The knowledge gained in preliminary tests led to the decision to carry out welding of the pipe joints using the hybrid welding process not in one work cycle, but rather using two vertical-down welds. A further torch was attached for fast changing from the first to the second vertical-down weld. Thanks to the integration of the arc process following hybrid welding, closed seam profiles were able to be produced, and hardening of the heat effected zones in the root area was reduced.
The typical conditions in the vertical-down welding position and the continuous influence of gravity on the melting pools mean that a torch arrangement in the direction of welding cannot be considered, since the arc forces further enhance the influence of gravity and the melting pool is even more likely to advance.
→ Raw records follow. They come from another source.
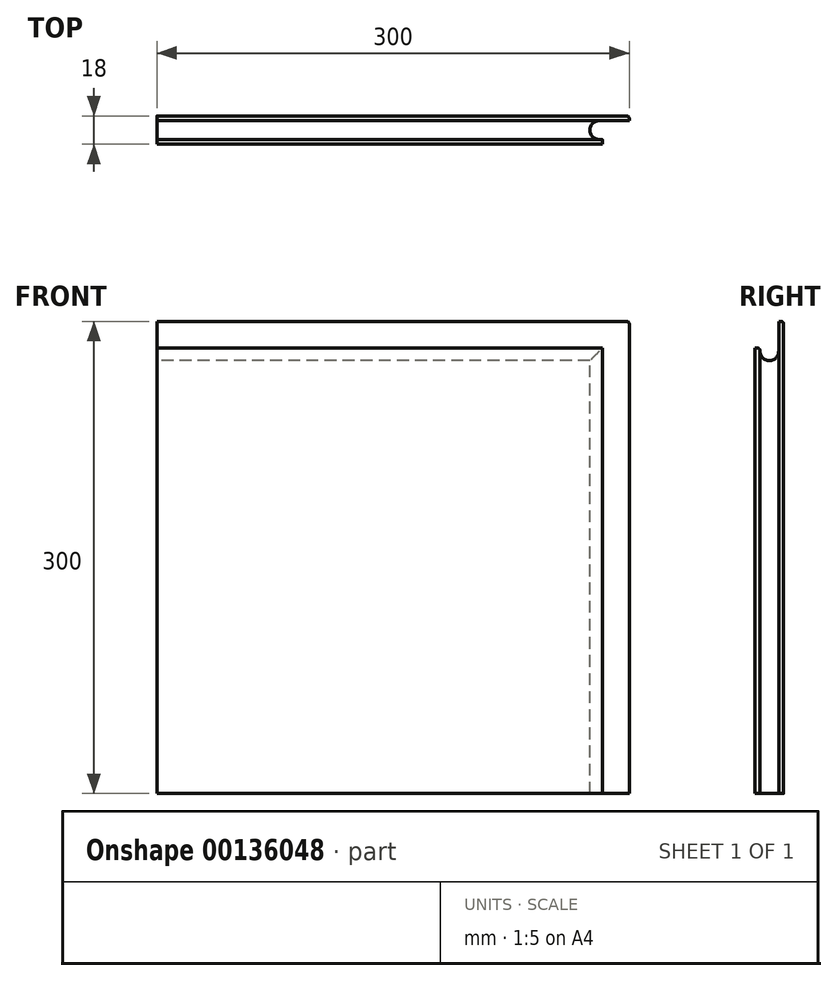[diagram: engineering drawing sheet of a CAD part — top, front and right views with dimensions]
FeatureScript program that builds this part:
annotation { "Feature Type Name" : "Feature", "Feature Type Description" : "" }
export const myFeature = defineFeature(function(context is Context, id is Id, definition is map)
    precondition{}
    {
        {
            var Q0;
            Q0=qCreatedBy(makeId("Front.planeOp"),FACE);
            var sketch = newSketch(context, id + "F0", { "sketchPlane" : qUnion([Q0])});
            skLineSegment(sketch, "E0.bottom", {"start": v(-153.72, 144.22) * mm, "end": v(146.28, 144.22) * mm});
            skLineSegment(sketch, "E0.top", {"start": v(-153.72, -155.78) * mm, "end": v(146.28, -155.78) * mm});
            skLineSegment(sketch, "E0.left", {"start": v(-153.72, 144.22) * mm, "end": v(-153.72, -155.78) * mm});
            skLineSegment(sketch, "E0.right", {"start": v(146.28, 144.22) * mm, "end": v(146.28, -155.78) * mm});
            skSolve(sketch);
        }
        {
            var Q0;
            Q0=makeQuery(id+"F0.imprint","IMPRINT",FACE,{"disambiguationData":[TD([[makeQuery(id+"F0.imprint","IMPRINT",EDGE,{"derivedFrom":sQuery(id+"F0.wireOp",EDGE,"E0.bottom")}),-1.0]])]});
            extrude(context, id + "F1", {"entities" : qUnion([Q0]), "endBound" : BoundingType.SYMMETRIC, "depth" : 18 * mm});
        }
        {
            var Q0;
            Q0=makeQuery(id+"F1.opExtrude","SWEPT_FACE",FACE,{"disambiguationData":[OSD([sQuery(id+"F0.wireOp",EDGE,"E0.right")])]});
            var sketch = newSketch(context, id + "F2", { "sketchPlane" : qUnion([Q0])});
            skLineSegment(sketch, "E1", {"start": v(-9, 144.22) * mm, "end": v(6, 144.22) * mm});
            skLineSegment(sketch, "E2", {"start": v(6, 144.22) * mm, "end": v(6, 119.22) * mm});
            skLineSegment(sketch, "E3", {"start": v(6, 119.22) * mm, "end": v(-6, 119.22) * mm});
            skLineSegment(sketch, "E4", {"start": v(-6, 119.22) * mm, "end": v(-6, 127.22) * mm});
            skLineSegment(sketch, "E5", {"start": v(-6, 127.22) * mm, "end": v(-9, 127.22) * mm});
            skLineSegment(sketch, "E6", {"start": v(-9, 127.22) * mm, "end": v(-9, 144.22) * mm});
            skSolve(sketch);
        }
        {
            var Q0;
            Q0=makeQuery(id+"F2.imprint","IMPRINT",FACE,{"disambiguationData":[TD([[makeQuery(id+"F2.imprint","IMPRINT",EDGE,{"derivedFrom":sQuery(id+"F2.wireOp",EDGE,"E1")}),-1.0]])]});
            extrude(context, id + "F3", {"entities" : qUnion([Q0]), "operationType" : NewBodyOperationType.REMOVE, "endBound" : BoundingType.THROUGH_ALL, "oppositeDirection" : true, "depth" : 25 * mm});
        }
        {
            var Q0;
            Q0=makeQuery(id+"F3.boolean.opBoolean","COPY",EDGE,{"derivedFrom":makeQuery(id+"F3.opExtrude","SWEPT_EDGE",EDGE,{"disambiguationData":[OSD([sQuery(id+"F0.wireOp",EDGE,"E0.bottom"),sQuery(id+"F0.wireOp",EDGE,"E0.right"),sQuery(id+"F2.wireOp",EDGE,"E1"),sQuery(id+"F2.wireOp",EDGE,"E2")])]})});
            var Q1;
            Q1=makeQuery(id+"F1.opExtrude","CAP_EDGE",EDGE,{"disambiguationData":[OSD([sQuery(id+"F0.wireOp",EDGE,"E0.bottom")])],"isStart":true});
            var Q2;
            Q2=makeQuery(id+"F3.boolean.opBoolean","COPY",EDGE,{"derivedFrom":makeQuery(id+"F3.opExtrude","SWEPT_EDGE",EDGE,{"disambiguationData":[OSD([sQuery(id+"F0.wireOp",EDGE,"E0.right"),sQuery(id+"F2.wireOp",EDGE,"E5"),sQuery(id+"F2.wireOp",EDGE,"E6")])]})});
            var Q3;
            Q3=makeQuery(id+"F3.boolean.opBoolean","COPY",EDGE,{"derivedFrom":makeQuery(id+"F3.opExtrude","SWEPT_EDGE",EDGE,{"disambiguationData":[OSD([sQuery(id+"F2.wireOp",EDGE,"E4"),sQuery(id+"F2.wireOp",EDGE,"E5")])]})});
            fillet(context, id + "F4", {"entities" : qUnion([Q0, Q1, Q2, Q3]), "radius" : 1.5 * mm, "tangentPropagation" : true, "allowEdgeOverflow" : false});
        }
        {
            var Q0;
            Q0=makeQuery(id+"F3.boolean.opBoolean","COPY",EDGE,{"derivedFrom":makeQuery(id+"F3.opExtrude","SWEPT_EDGE",EDGE,{"disambiguationData":[OSD([sQuery(id+"F2.wireOp",EDGE,"E2"),sQuery(id+"F2.wireOp",EDGE,"E3")])]})});
            var Q1;
            Q1=makeQuery(id+"F3.boolean.opBoolean","COPY",EDGE,{"derivedFrom":makeQuery(id+"F3.opExtrude","SWEPT_EDGE",EDGE,{"disambiguationData":[OSD([sQuery(id+"F2.wireOp",EDGE,"E3"),sQuery(id+"F2.wireOp",EDGE,"E4")])]})});
            fillet(context, id + "F5", {"entities" : qUnion([Q0, Q1]), "radius" : 6 * mm, "tangentPropagation" : true, "allowEdgeOverflow" : false});
        }
        {
            var Q0;
            Q0=makeQuery(id+"F1.opExtrude","SWEPT_FACE",FACE,{"disambiguationData":[OSD([sQuery(id+"F0.wireOp",EDGE,"E0.top")])]});
            var sketch = newSketch(context, id + "F6", { "sketchPlane" : qUnion([Q0])});
            skLineSegment(sketch, "E7", {"start": v(146.28, 9) * mm, "end": v(146.28, -6) * mm});
            skLineSegment(sketch, "E8", {"start": v(146.28, -6) * mm, "end": v(121.28, -6) * mm});
            skLineSegment(sketch, "E9", {"start": v(121.28, -6) * mm, "end": v(121.28, 6) * mm});
            skLineSegment(sketch, "E10", {"start": v(121.28, 6) * mm, "end": v(129.28, 6) * mm});
            skLineSegment(sketch, "E11", {"start": v(129.28, 6) * mm, "end": v(129.28, 9) * mm});
            skLineSegment(sketch, "E12", {"start": v(129.28, 9) * mm, "end": v(146.28, 9) * mm});
            skSolve(sketch);
        }
        {
            var Q0;
            Q0=makeQuery(id+"F6.imprint","IMPRINT",FACE,{"disambiguationData":[TD([[makeQuery(id+"F6.imprint","IMPRINT",EDGE,{"derivedFrom":sQuery(id+"F6.wireOp",EDGE,"E7")}),-1.0]])]});
            extrude(context, id + "F7", {"entities" : qUnion([Q0]), "operationType" : NewBodyOperationType.REMOVE, "endBound" : BoundingType.THROUGH_ALL, "oppositeDirection" : true, "depth" : 25 * mm});
        }
        {
            var Q0;
            Q0=makeQuery(id+"F7.boolean.opBoolean","COPY",EDGE,{"derivedFrom":makeQuery(id+"F7.opExtrude","SWEPT_EDGE",EDGE,{"disambiguationData":[OSD([sQuery(id+"F6.wireOp",EDGE,"E8"),sQuery(id+"F6.wireOp",EDGE,"E9")])]})});
            var Q1;
            Q1=makeQuery(id+"F7.boolean.opBoolean","COPY",EDGE,{"derivedFrom":makeQuery(id+"F7.opExtrude","SWEPT_EDGE",EDGE,{"disambiguationData":[OSD([sQuery(id+"F6.wireOp",EDGE,"E9"),sQuery(id+"F6.wireOp",EDGE,"E10")])]})});
            fillet(context, id + "F8", {"entities" : qUnion([Q0, Q1]), "radius" : 6 * mm, "tangentPropagation" : true, "allowEdgeOverflow" : false});
        }
        {
            var Q0;
            Q0=makeQuery(id+"F7.boolean.opBoolean","COPY",EDGE,{"derivedFrom":makeQuery(id+"F7.opExtrude","SWEPT_EDGE",EDGE,{"disambiguationData":[OSD([sQuery(id+"F6.wireOp",EDGE,"E10"),sQuery(id+"F6.wireOp",EDGE,"E11")])]})});
            var Q1;
            Q1=makeQuery(id+"F1.opExtrude","CAP_EDGE",EDGE,{"disambiguationData":[OSD([sQuery(id+"F0.wireOp",EDGE,"E0.right")])],"isStart":true});
            fillet(context, id + "F9", {"entities" : qUnion([Q0, Q1]), "radius" : 1.5 * mm, "tangentPropagation" : true, "allowEdgeOverflow" : false});
        }
    });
The best results were achieved with a torch adapted in advance and optics arranged neutrally to the joint.
The results presented reveal the potential of the hybrid process for high laser powers and brilliant beam qualities. Besides the proof of general constructionsite suitability for the process, extensive knowlege was gained about the out-of-position hybrid welding and the equipment design. Finally, it leads to the design of a specialised prototype. This is available to potential partners both for technological studies and for further field tests.